(Prompt) Repeat the entries exactly as they stand.

(Exercise input)
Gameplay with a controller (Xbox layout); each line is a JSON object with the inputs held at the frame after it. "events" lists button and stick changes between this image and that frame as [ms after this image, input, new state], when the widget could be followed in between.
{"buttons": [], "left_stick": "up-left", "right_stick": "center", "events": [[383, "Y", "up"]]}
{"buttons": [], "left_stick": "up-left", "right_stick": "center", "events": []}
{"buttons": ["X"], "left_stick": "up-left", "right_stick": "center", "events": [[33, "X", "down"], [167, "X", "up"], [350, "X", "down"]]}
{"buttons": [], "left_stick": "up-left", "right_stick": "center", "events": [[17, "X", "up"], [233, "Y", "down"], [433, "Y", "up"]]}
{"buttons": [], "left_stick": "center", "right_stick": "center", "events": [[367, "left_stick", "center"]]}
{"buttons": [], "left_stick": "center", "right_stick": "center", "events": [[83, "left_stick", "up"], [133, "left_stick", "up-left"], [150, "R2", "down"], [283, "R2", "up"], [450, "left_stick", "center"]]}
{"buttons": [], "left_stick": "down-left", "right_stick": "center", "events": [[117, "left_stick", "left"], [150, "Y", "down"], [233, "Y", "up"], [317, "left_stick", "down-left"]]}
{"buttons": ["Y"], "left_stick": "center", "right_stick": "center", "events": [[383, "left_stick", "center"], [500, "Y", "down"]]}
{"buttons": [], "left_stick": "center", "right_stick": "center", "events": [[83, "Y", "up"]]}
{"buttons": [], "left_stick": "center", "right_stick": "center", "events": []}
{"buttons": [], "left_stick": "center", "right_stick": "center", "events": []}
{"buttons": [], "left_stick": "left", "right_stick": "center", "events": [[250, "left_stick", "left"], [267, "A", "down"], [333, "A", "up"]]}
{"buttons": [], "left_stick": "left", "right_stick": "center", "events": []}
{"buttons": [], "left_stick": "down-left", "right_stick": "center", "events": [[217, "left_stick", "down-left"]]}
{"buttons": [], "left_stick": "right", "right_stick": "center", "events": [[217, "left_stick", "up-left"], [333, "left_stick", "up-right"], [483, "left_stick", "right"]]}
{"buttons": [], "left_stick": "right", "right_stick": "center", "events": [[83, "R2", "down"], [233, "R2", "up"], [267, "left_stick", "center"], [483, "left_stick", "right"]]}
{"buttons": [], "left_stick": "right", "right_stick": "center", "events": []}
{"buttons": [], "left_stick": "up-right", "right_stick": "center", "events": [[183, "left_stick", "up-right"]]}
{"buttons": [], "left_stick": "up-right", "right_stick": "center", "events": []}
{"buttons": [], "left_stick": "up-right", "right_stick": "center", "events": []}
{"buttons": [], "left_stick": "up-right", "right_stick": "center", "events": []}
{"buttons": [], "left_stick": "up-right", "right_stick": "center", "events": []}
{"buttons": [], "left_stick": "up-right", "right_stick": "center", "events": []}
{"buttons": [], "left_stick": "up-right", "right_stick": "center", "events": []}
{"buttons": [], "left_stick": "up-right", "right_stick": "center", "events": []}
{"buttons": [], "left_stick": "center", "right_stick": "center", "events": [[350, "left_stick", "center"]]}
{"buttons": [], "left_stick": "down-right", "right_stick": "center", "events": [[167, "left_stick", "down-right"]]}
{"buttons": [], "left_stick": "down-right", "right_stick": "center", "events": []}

(Task answer)
Gameplay with a controller (Xbox layout); each line is a JSON object with the inputs held at the frame after it. "events" lists button and stick changes between this image and that frame as [ms after this image, input, new state], when the widget could be followed in between.
{"buttons": [], "left_stick": "up-left", "right_stick": "center", "events": [[383, "Y", "up"]]}
{"buttons": [], "left_stick": "up-left", "right_stick": "center", "events": []}
{"buttons": ["X"], "left_stick": "up-left", "right_stick": "center", "events": [[33, "X", "down"], [167, "X", "up"], [350, "X", "down"]]}
{"buttons": [], "left_stick": "up-left", "right_stick": "center", "events": [[17, "X", "up"], [233, "Y", "down"], [433, "Y", "up"]]}
{"buttons": [], "left_stick": "center", "right_stick": "center", "events": [[367, "left_stick", "center"]]}
{"buttons": [], "left_stick": "center", "right_stick": "center", "events": [[83, "left_stick", "up"], [133, "left_stick", "up-left"], [150, "R2", "down"], [283, "R2", "up"], [450, "left_stick", "center"]]}
{"buttons": [], "left_stick": "down-left", "right_stick": "center", "events": [[117, "left_stick", "left"], [150, "Y", "down"], [233, "Y", "up"], [317, "left_stick", "down-left"]]}
{"buttons": ["Y"], "left_stick": "center", "right_stick": "center", "events": [[383, "left_stick", "center"], [500, "Y", "down"]]}
{"buttons": [], "left_stick": "center", "right_stick": "center", "events": [[83, "Y", "up"]]}
{"buttons": [], "left_stick": "center", "right_stick": "center", "events": []}
{"buttons": [], "left_stick": "center", "right_stick": "center", "events": []}
{"buttons": [], "left_stick": "left", "right_stick": "center", "events": [[250, "left_stick", "left"], [267, "A", "down"], [333, "A", "up"]]}
{"buttons": [], "left_stick": "left", "right_stick": "center", "events": []}
{"buttons": [], "left_stick": "down-left", "right_stick": "center", "events": [[217, "left_stick", "down-left"]]}
{"buttons": [], "left_stick": "right", "right_stick": "center", "events": [[217, "left_stick", "up-left"], [333, "left_stick", "up-right"], [483, "left_stick", "right"]]}
{"buttons": [], "left_stick": "right", "right_stick": "center", "events": [[83, "R2", "down"], [233, "R2", "up"], [267, "left_stick", "center"], [483, "left_stick", "right"]]}
{"buttons": [], "left_stick": "right", "right_stick": "center", "events": []}
{"buttons": [], "left_stick": "up-right", "right_stick": "center", "events": [[183, "left_stick", "up-right"]]}
{"buttons": [], "left_stick": "up-right", "right_stick": "center", "events": []}
{"buttons": [], "left_stick": "up-right", "right_stick": "center", "events": []}
{"buttons": [], "left_stick": "up-right", "right_stick": "center", "events": []}
{"buttons": [], "left_stick": "up-right", "right_stick": "center", "events": []}
{"buttons": [], "left_stick": "up-right", "right_stick": "center", "events": []}
{"buttons": [], "left_stick": "up-right", "right_stick": "center", "events": []}
{"buttons": [], "left_stick": "up-right", "right_stick": "center", "events": []}
{"buttons": [], "left_stick": "center", "right_stick": "center", "events": [[350, "left_stick", "center"]]}
{"buttons": [], "left_stick": "down-right", "right_stick": "center", "events": [[167, "left_stick", "down-right"]]}
{"buttons": [], "left_stick": "down-right", "right_stick": "center", "events": []}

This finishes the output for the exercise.